I love the first line of Maureen Dowd's column the other day about former CIA director George Tenet. Poor Slam Dunk, she began.
And poor me. Too long I delayed, and when I finally called E&R wine shop in Portland today to see about attending tonight's Louis/Dressner Selections tasting, I was denied. There's a wait list, I'm told. No chance even joining it.
But what's this? An email in my in box? Who could it be? Would you believe...Joe Dressner at the World Cup cafe in NW Portland (next to Hot Lips pizza!), and he's sought me out.
Is he psychic? Is he from the government? What's the difference?
Now, Joe was a charter reader of this web log two years back. But he hasn't been around for a while. We've missed him, but we haven't given up hope that someday he'd return.
Sure, my email inbox isn't this controversial, hard hitting vanity site. It's a mirror all its own, but I'll take it. I feel I'm on the cusp of something special.
I reply to Joe detailing my plight. The long nights blogging, the many mugs of World Cup coffee. I simply forgot to RSVP for his tasting. How could I be so stupid? Now there's a waiting list and, try as I might, I can't even join a waiting list for that.
Maybe Joe will get the hint. Maybe he'll plead for my presence. His reply arrives, ending with a cryptic "xsee you soon."

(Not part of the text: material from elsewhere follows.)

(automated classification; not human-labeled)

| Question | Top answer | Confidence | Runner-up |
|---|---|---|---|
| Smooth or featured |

What does it mean? Am I in? Does he think I'm someone else? Should I crash the tasting? Should I follow him around all night? After all, I would like to talk to him about our sedimentary Oregon soils, which he's remarked about in the past. I'm sure he's excited about that.
No, this doesn't feel right, and I don't do anything but ride the slow bus home and open a bottle of fine, aged Australian Shiraz.

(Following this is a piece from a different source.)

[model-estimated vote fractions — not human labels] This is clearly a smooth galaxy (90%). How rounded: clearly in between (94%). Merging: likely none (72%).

No kidding, the 2000 Frankland Estate Isolation Ridge Shiraz, vinted according to the label in the Frankland River region of Western Australia.

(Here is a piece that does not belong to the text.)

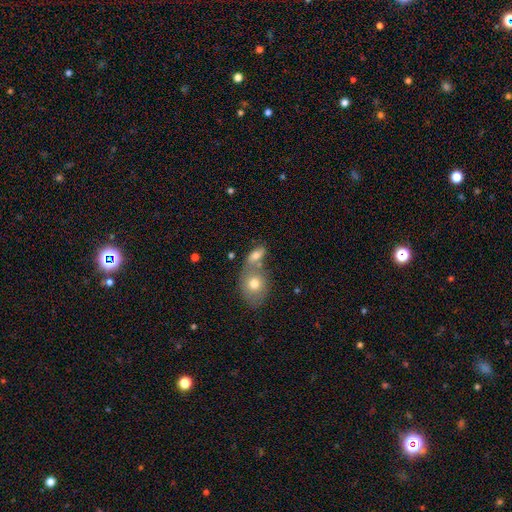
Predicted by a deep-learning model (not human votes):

And just when this day couldn't get any stranger, this is delicious, satisfying, even compelling fading ruby colored wine.
The fragrance is peppery with a charred earth note that speaks of France more than anything. Then there's a subtle eucalyptus aroma mixed in with ripe but not overt red fruit. In the mouth, it's more austere, even lean in the middle but moderately long with a mixture of fresh and aged flavors.
This isn't Barossa Shiraz, candied and artificially tart. This is honest, cool climate syrah that's really satisfying, even if it doesn't make me forget the collection of Dressner wines I'm missing at this very moment.
Oh well, maybe next time. Of course, that's what I said last year when my ticket to the Real Wine Invasion went sadly unused.
Joe, is it too early to book my spot for 2008?